(Entries from a dataset)

- - -

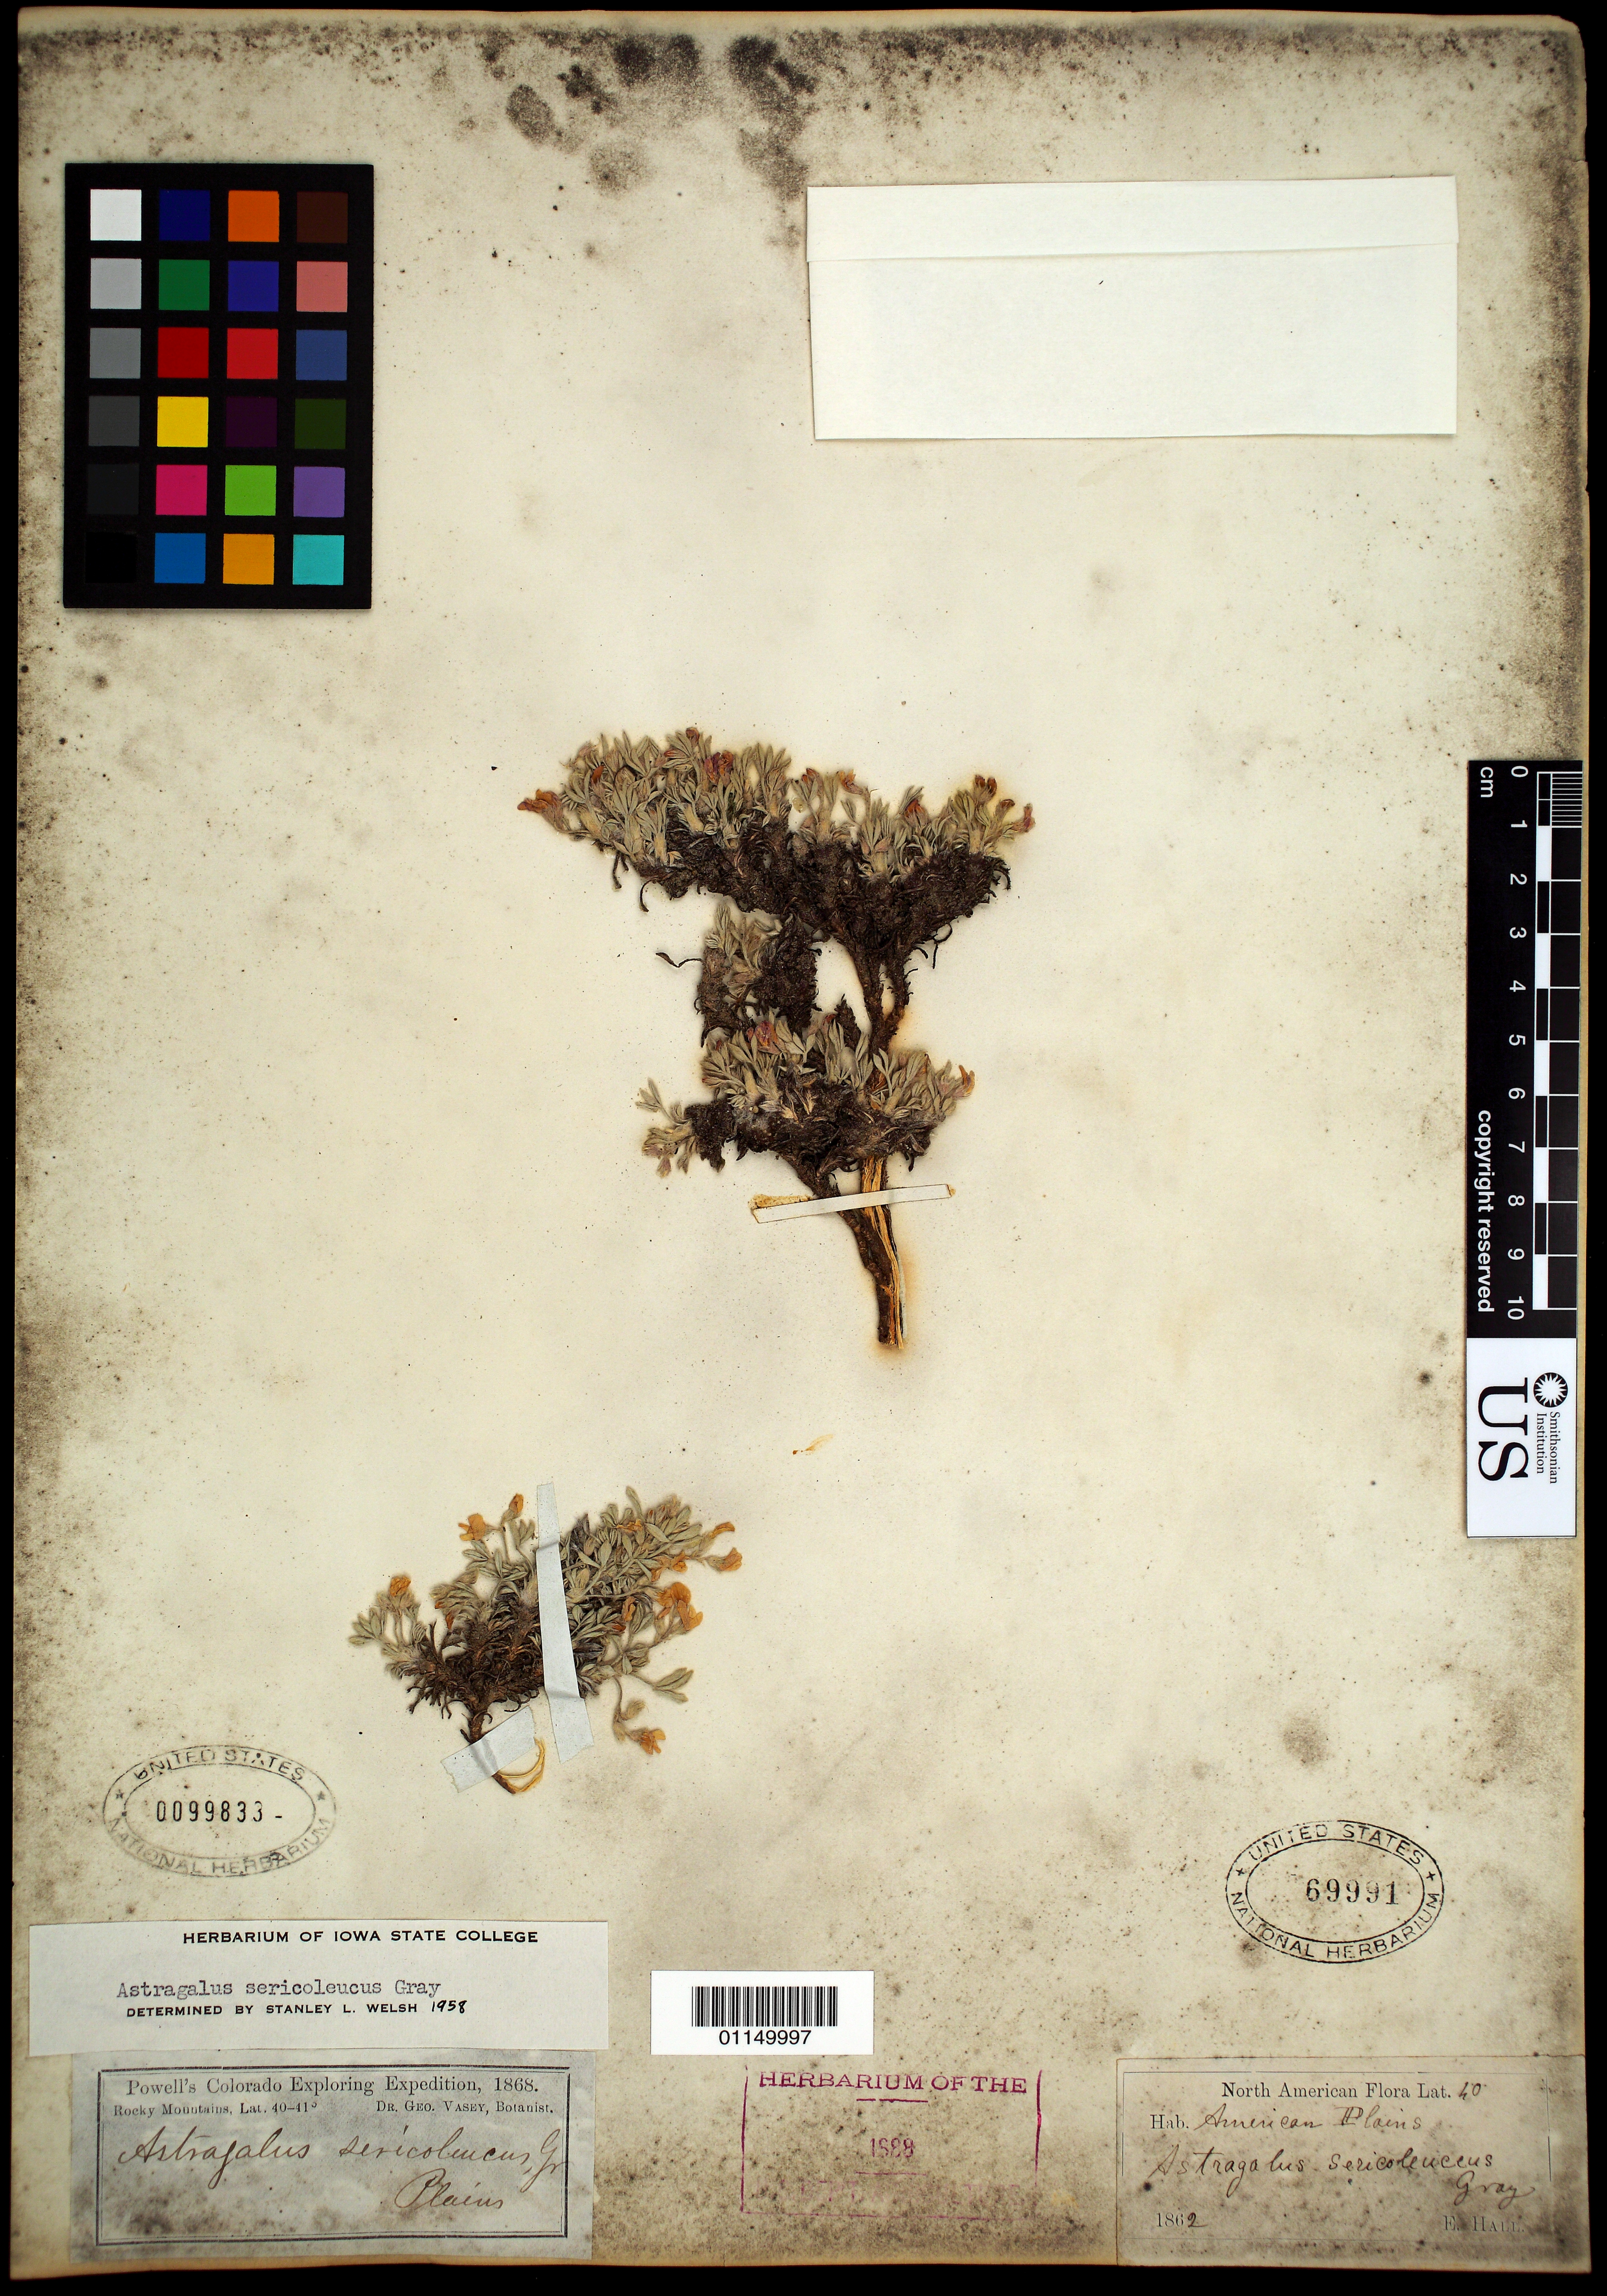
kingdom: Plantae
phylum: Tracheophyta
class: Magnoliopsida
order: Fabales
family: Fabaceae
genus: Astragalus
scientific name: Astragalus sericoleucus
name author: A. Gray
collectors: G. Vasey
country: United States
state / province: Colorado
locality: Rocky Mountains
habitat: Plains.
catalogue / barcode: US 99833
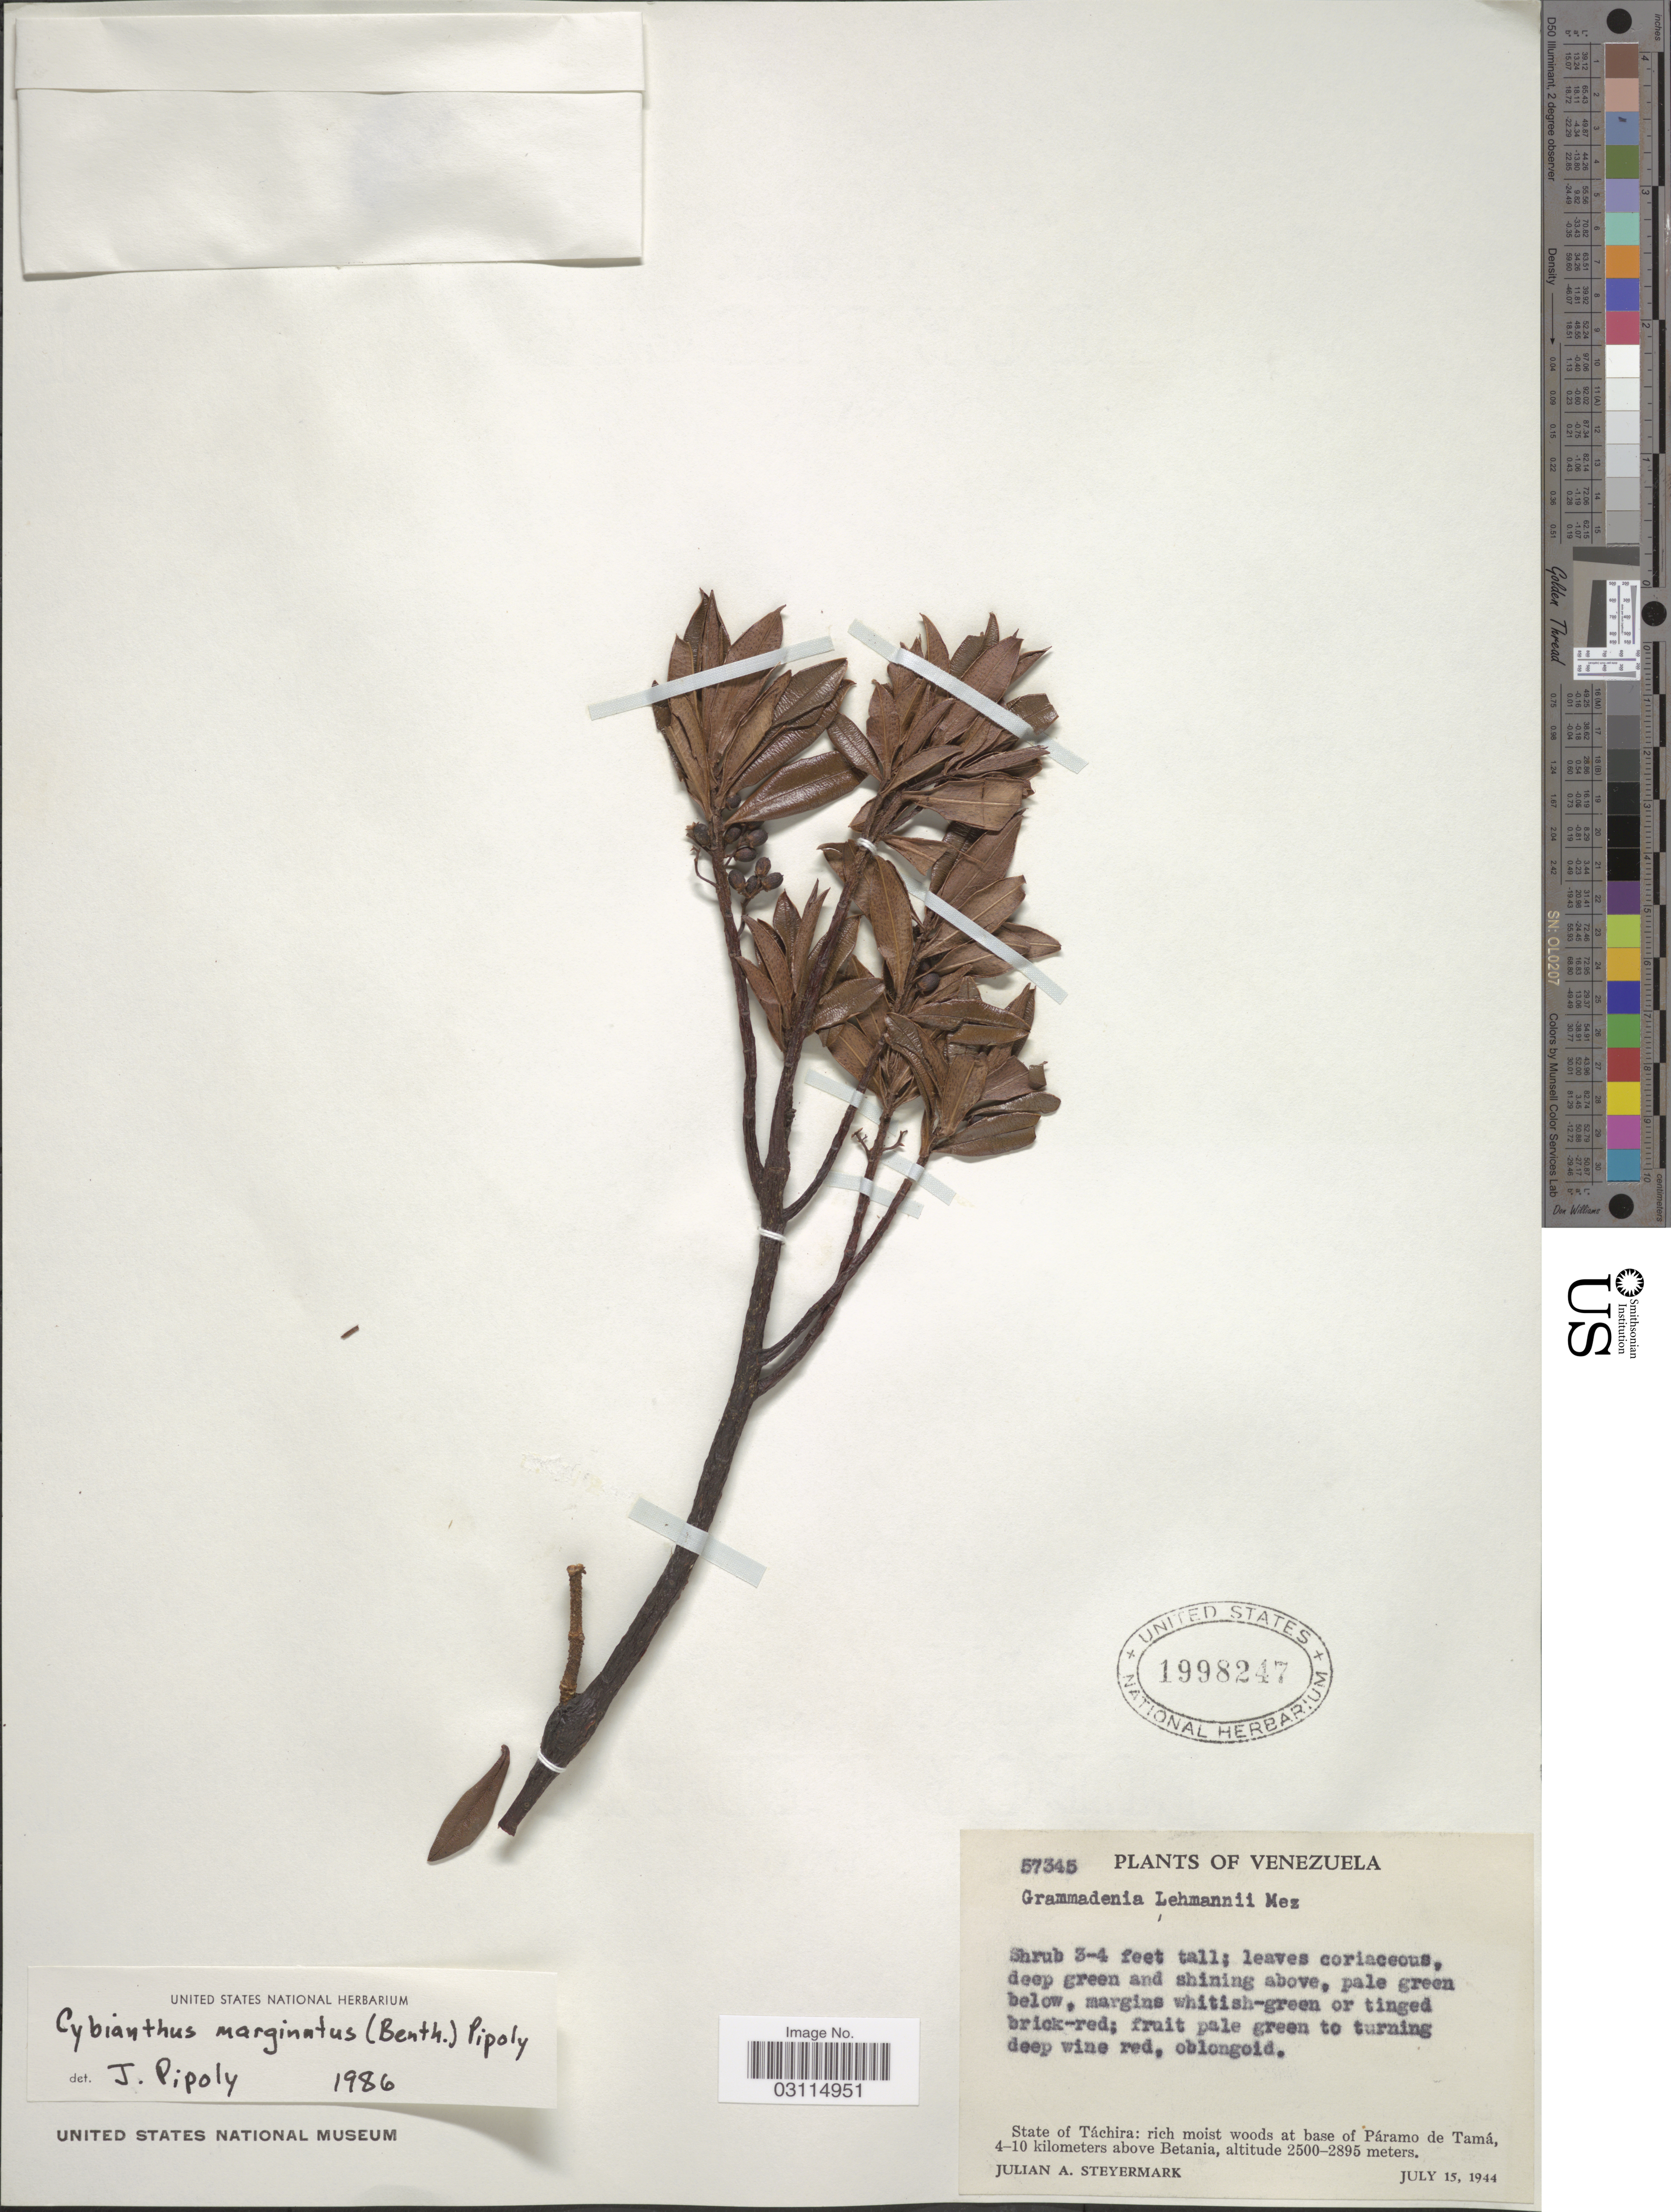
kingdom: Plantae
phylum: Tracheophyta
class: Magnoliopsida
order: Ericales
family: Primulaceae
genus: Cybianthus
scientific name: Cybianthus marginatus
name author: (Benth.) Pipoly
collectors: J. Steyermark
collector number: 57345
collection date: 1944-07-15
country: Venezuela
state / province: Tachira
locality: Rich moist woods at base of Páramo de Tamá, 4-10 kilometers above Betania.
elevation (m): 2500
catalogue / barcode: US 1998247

- - -

▶ [Aim]
Reproduce every line of the entries above word for word, leaving out the pictures.

▶ [Exercise result]
kingdom: Plantae
phylum: Tracheophyta
class: Magnoliopsida
order: Fabales
family: Fabaceae
genus: Astragalus
scientific name: Astragalus sericoleucus
name author: A. Gray
collectors: G. Vasey
country: United States
state / province: Colorado
locality: Rocky Mountains
habitat: Plains.
catalogue / barcode: US 99833
kingdom: Plantae
phylum: Tracheophyta
class: Magnoliopsida
order: Ericales
family: Primulaceae
genus: Cybianthus
scientific name: Cybianthus marginatus
name author: (Benth.) Pipoly
collectors: J. Steyermark
collector number: 57345
collection date: 1944-07-15
country: Venezuela
state / province: Tachira
locality: Rich moist woods at base of Páramo de Tamá, 4-10 kilometers above Betania.
elevation (m): 2500
catalogue / barcode: US 1998247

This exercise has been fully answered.